Content starts
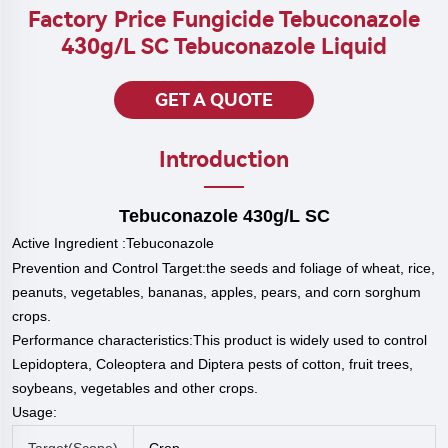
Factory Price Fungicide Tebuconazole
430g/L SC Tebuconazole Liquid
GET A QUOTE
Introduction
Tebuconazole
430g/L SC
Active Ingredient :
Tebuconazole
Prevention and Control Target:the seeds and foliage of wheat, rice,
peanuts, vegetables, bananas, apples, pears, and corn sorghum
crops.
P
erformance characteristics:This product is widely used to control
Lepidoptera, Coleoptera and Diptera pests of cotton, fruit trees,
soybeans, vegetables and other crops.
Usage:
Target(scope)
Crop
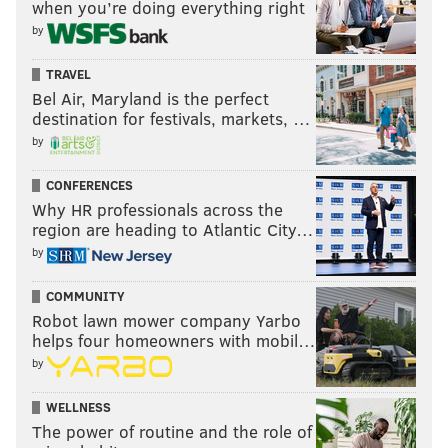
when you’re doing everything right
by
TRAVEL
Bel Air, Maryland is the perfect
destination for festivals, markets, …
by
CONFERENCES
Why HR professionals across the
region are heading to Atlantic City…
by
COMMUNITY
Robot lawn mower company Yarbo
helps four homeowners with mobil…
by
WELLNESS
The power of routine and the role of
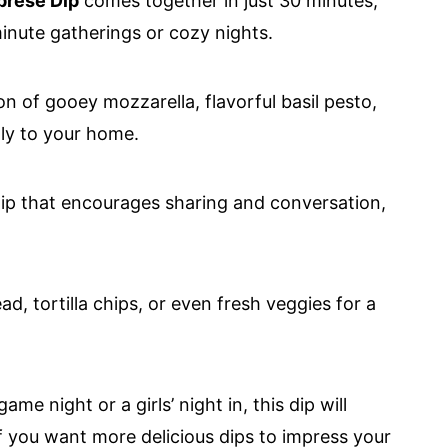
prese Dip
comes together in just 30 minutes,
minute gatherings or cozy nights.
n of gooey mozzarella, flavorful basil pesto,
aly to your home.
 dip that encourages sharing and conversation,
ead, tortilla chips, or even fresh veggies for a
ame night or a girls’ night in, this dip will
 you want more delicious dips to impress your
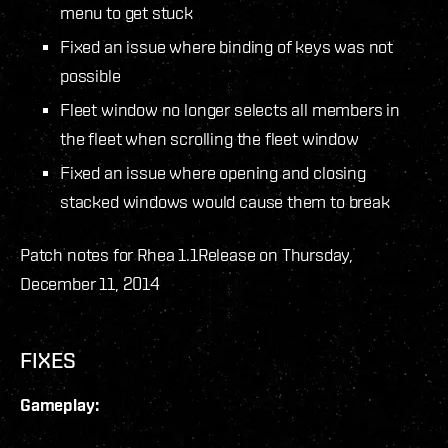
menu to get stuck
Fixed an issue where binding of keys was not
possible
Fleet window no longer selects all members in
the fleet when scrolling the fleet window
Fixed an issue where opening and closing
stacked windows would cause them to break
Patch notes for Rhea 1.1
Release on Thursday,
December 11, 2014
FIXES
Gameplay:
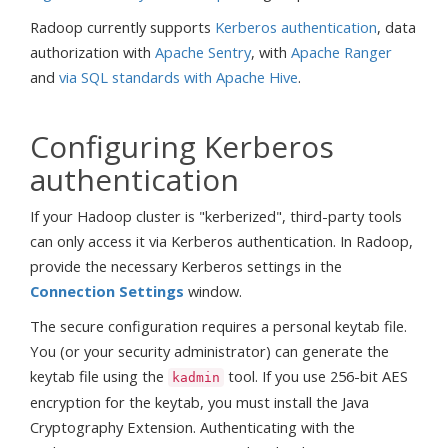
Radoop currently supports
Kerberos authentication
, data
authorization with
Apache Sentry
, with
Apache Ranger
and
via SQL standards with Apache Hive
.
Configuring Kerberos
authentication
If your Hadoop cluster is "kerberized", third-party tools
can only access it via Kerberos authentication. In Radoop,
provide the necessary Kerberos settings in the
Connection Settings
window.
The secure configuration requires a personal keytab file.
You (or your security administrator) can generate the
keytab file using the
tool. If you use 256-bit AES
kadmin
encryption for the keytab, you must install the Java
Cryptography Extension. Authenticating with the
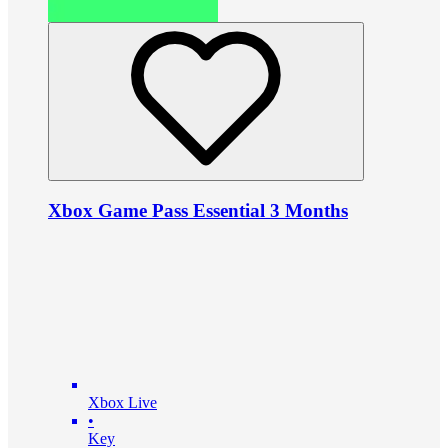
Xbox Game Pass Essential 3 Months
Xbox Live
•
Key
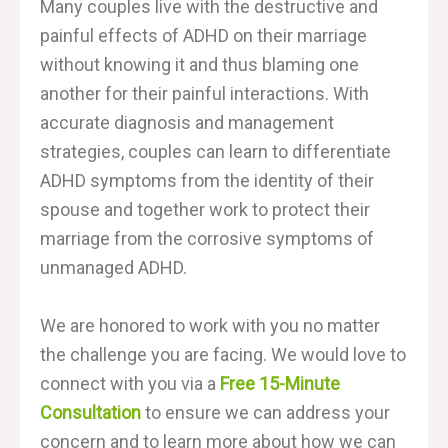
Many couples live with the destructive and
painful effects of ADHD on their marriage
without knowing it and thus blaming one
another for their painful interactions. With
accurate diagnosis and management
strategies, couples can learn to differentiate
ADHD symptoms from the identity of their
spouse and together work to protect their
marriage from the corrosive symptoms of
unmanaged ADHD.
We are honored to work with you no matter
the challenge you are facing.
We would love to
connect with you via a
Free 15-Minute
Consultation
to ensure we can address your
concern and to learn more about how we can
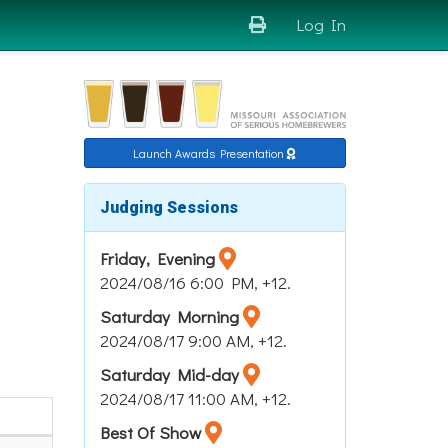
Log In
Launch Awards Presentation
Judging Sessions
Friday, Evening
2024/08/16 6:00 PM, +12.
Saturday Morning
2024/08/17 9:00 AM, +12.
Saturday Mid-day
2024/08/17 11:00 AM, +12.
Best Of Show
Content ends
Content starts
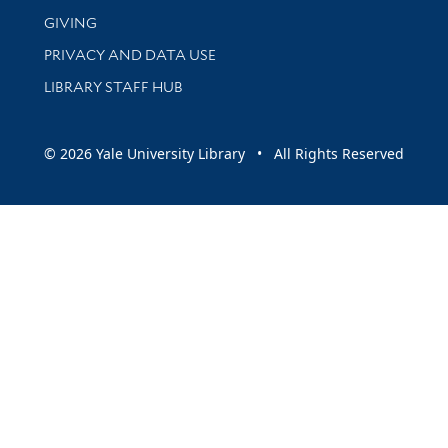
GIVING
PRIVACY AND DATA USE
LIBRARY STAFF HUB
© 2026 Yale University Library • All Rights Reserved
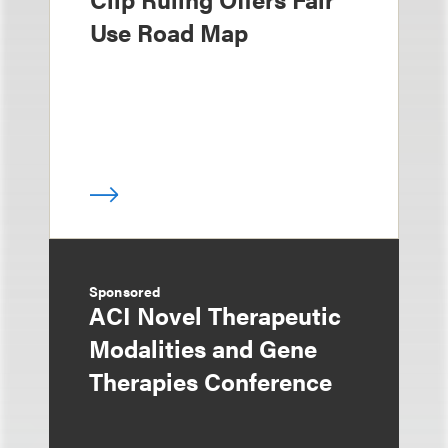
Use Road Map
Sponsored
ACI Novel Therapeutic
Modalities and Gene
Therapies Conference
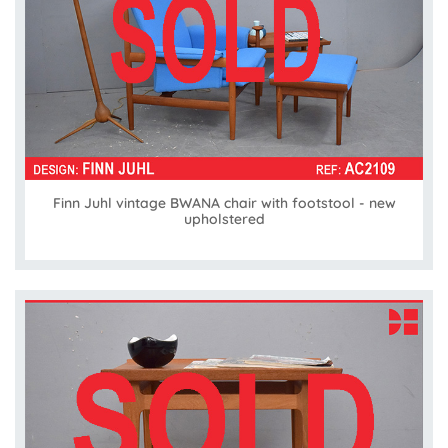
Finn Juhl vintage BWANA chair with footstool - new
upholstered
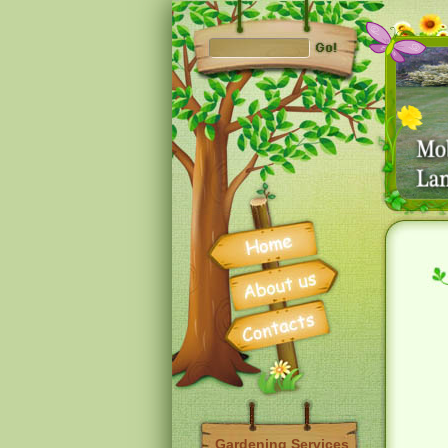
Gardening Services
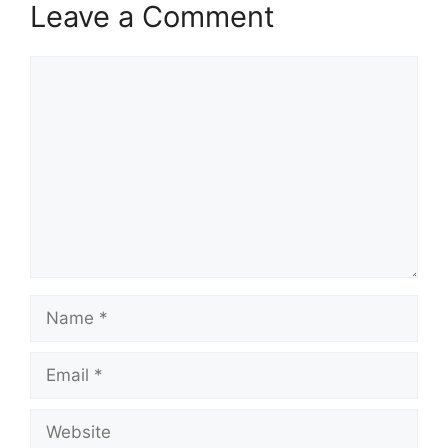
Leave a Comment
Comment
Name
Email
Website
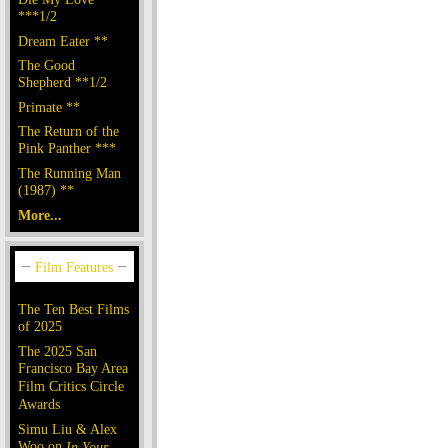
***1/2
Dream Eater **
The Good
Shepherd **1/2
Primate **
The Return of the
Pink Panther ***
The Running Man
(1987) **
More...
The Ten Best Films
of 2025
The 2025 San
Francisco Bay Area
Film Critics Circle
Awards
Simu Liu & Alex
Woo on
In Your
Content ends
### Activity
From the entries above, give again exactly the lines running from the line with "2024/08/17 9:00 AM, +12." to the line with "Best Of Show"; include both of those lines.

### Task output
2024/08/17 9:00 AM, +12.
Saturday Mid-day
2024/08/17 11:00 AM, +12.
Best Of Show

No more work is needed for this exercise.